It started weeks ago at Victors Restaurant (see “Daily Specials,” page 42) — there they were, at a nearby table acting all fun and boisterous and luscious and, well, me being the kind of person who appreciates that, I sent them one of Vic’s delicious, oversize chocolate-chip cookies. And Iris and Pleasant being the kind of people they are, they really appreciated the gesture (despite the protestations about being on diets, etc.) and gave me a big smile and a wink and a wave, and, well, the something about them that’s always been the something about them hit like a brick . . . Smitten I was.

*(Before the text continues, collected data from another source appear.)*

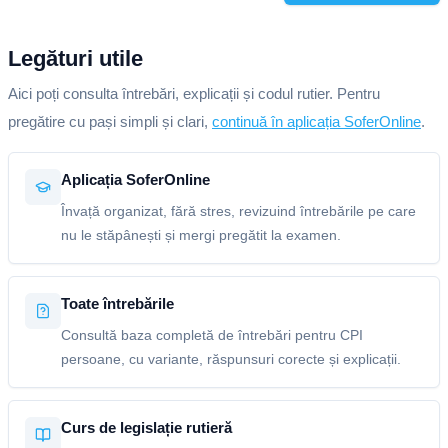
Legături utile
Aici poți consulta întrebări, explicații și codul rutier. Pentru
pregătire cu pași simpli și clari,
continuă în aplicația SoferOnline
.
Aplicația SoferOnline
Învață organizat, fără stres, revizuind întrebările pe care
nu le stăpânești și mergi pregătit la examen.
Toate întrebările
Consultă baza completă de întrebări pentru CPI
persoane, cu variante, răspunsuri corecte și explicații.
Curs de legislație rutieră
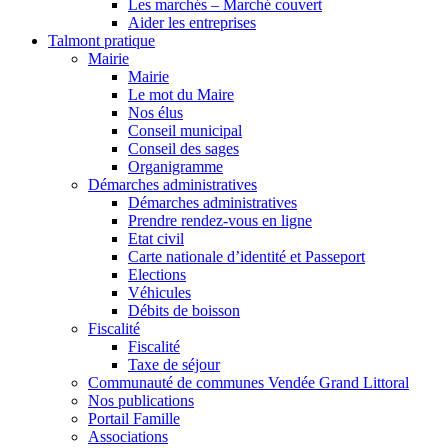
Les marchés – Marché couvert
Aider les entreprises
Talmont pratique
Mairie
Mairie
Le mot du Maire
Nos élus
Conseil municipal
Conseil des sages
Organigramme
Démarches administratives
Démarches administratives
Prendre rendez-vous en ligne
Etat civil
Carte nationale d’identité et Passeport
Elections
Véhicules
Débits de boisson
Fiscalité
Fiscalité
Taxe de séjour
Communauté de communes Vendée Grand Littoral
Nos publications
Portail Famille
Associations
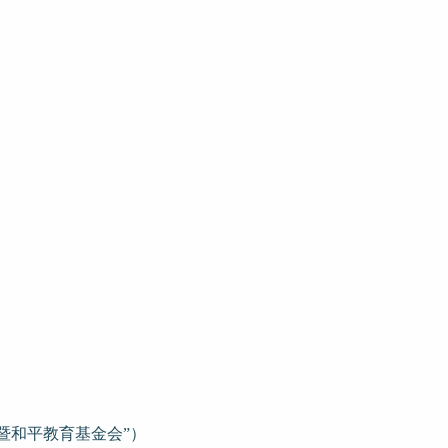
暨和平教育基金会”）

Now, it’s become a ritual. I send them a cookie and they giggle like it’s a dozen roses. I’m telling you, with a simple wave, these girls can make you feel like the coolest kid at the keg party.

Many of you know their track record: the Ringling Sisters punk-rock spoken-word charity events, the White Trash Apocalypse poetry tour, Pleasant’s Princess Farhana belly-dancing alter ego, Iris’ poetry (You’re locked away in the bathroom/like punk rock royalty sitting on your throne/jacking off to my picture in Flipside for the second time that day/thank-you, I feel honored — no, Iris, thank you, I feel honored). Not to mention the seminal zines they started, the films, the anthologies and collections with their work, the books they’ve written and edited (they’re currently finishing volume three of the best-selling Underground Guide to Los Angeles); shit, it’s really too much to list, but you can look it up. I promise, it’ll be better for your circulation than a bookshelf full of that bloodless McSweeney’s brand.

Of course, they’re still doing all that stuff, unrelentingly, unapologetically and incredibly optimistically in their honest bohemia (nobody’s getting rich here). Some might say they’re fixtures, like the Mona Lisa’s smile, and there’s always the danger of taking fixtures for granted. But have you forgotten the promise embedded in that smile, like the line down the back of Pleasant’s black stockings and the gap between Iris’ two front teeth? It’s all worth seeing again.